Britney Spears – Womanizer

It’s a song about guys cheating on girls. It’s a “girl anthem”. Does a narcissist cheat on his girlfriend? Of course, he does that, and he will never stop. Then, the excuse will be that it’s the girl’s fault. In fact, in this song, Britney sings: “You say I’m crazy, I got you crazy”. A narcissist will often tell you that you are crazy. Don’t believe him!

Paula Abdul – Cold Hearted

In this song, Paula Abdul warns another girl about a man, letting her know that he is a heartless snake.

There is not better way than spread the word and let your friends know about this guy.
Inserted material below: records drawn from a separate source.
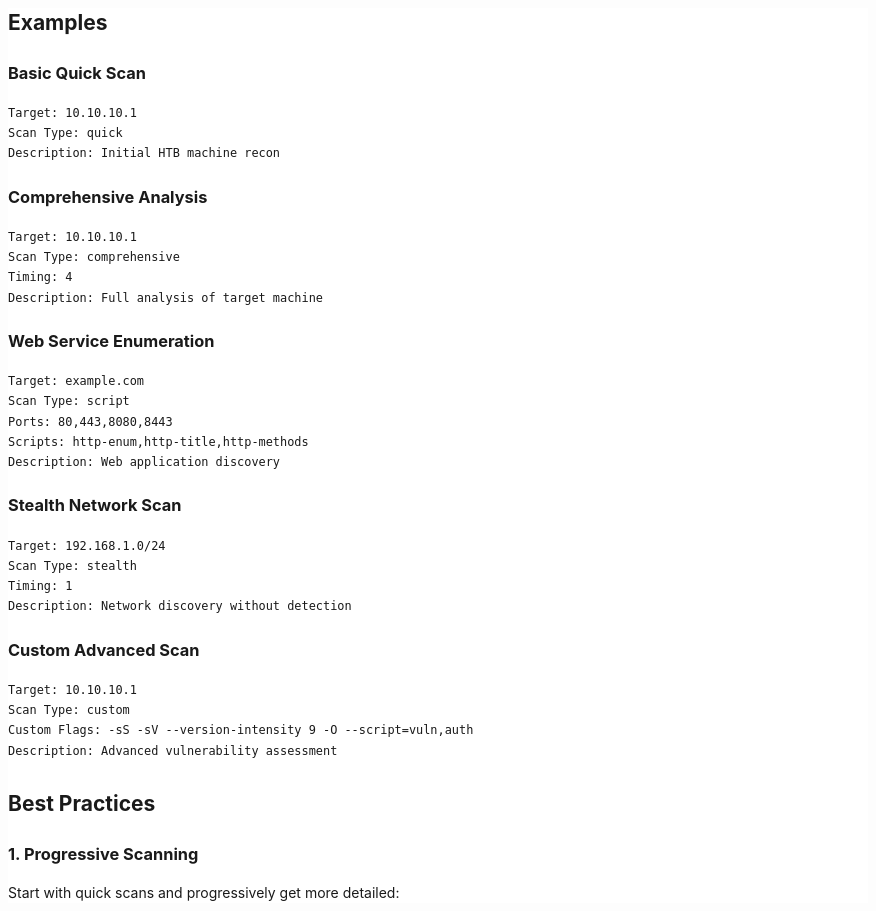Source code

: ## Examples

### Basic Quick Scan

```
Target: 10.10.10.1
Scan Type: quick
Description: Initial HTB machine recon
```

### Comprehensive Analysis

```
Target: 10.10.10.1
Scan Type: comprehensive
Timing: 4
Description: Full analysis of target machine
```

### Web Service Enumeration

```
Target: example.com
Scan Type: script
Ports: 80,443,8080,8443
Scripts: http-enum,http-title,http-methods
Description: Web application discovery
```

### Stealth Network Scan

```
Target: 192.168.1.0/24
Scan Type: stealth
Timing: 1
Description: Network discovery without detection
```

### Custom Advanced Scan

```
Target: 10.10.10.1
Scan Type: custom
Custom Flags: -sS -sV --version-intensity 9 -O --script=vuln,auth
Description: Advanced vulnerability assessment
```

## Best Practices

### 1. Progressive Scanning

Start with quick scans and progressively get more detailed:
Tell them his name, where he lives, what he does, show them his pictures so that they will know in case they found him on their way.

Eurythmics – Sisters Are Doin’ It For Themselves

Annie Lennox, Aretha Franklin and The Charles Williams Gospel Choir share the vocals on this modern feminist anthem that Lennox put together with help from her bandmate, Dave Stewart. “There is such a strong need of feminism” said Annie Lennox during an interview while receiving the 2006 ASCAP founders Award.

Shania Twain – That Don’t Impress Me Much

In this song Shania Twain sings about three guys who are very full of themselves: a “know-it-all” man, a man obsessed with his look and another one obsessed with his car. A narcissist is a mix of all this. This is exactly what he turns him into a nightmare for every woman.

Taylor Swift – AntiHero

The lyrics of this song have been analyzed to show how narcissists can affect people in relationships. For example:

  • Narcissists do not adapt to change: “I Have This Thing Where I Get Older, But Just Never Wiser”.
  • Narcissists will try to convince you that anything you do for yourself is narcissism: “Did You Hear My Covert Narcissism? I Might Disguise It As Altruism”.
  • The narcissist will blame you and make you at fault for everything: “One Day I’ll Watch As You’re Leaving Because You Got Tired Of My Scheming”.
  • The narcissist will find any way to disrupt the comfort that you find in life, just because they’re incapable of truly feeling it themselves: “I Should Not Be Left To My Own Devices, They Come With Prices And Vices”.
  • If you are the victim of a narcissist, you are going to feel like you are the problem: “I’m The Problem. It’s Me. At Teatime, Everybody Agrees”.

As I mentioned at the beginning, this is not a scientific article. I just wanted to share my story and show how music could be a guide to find a light at the end of the tunnel. At the end of the day, there is only one thing you can say to a narcissist, and it will make him crazy: “That don’t impress me much!”.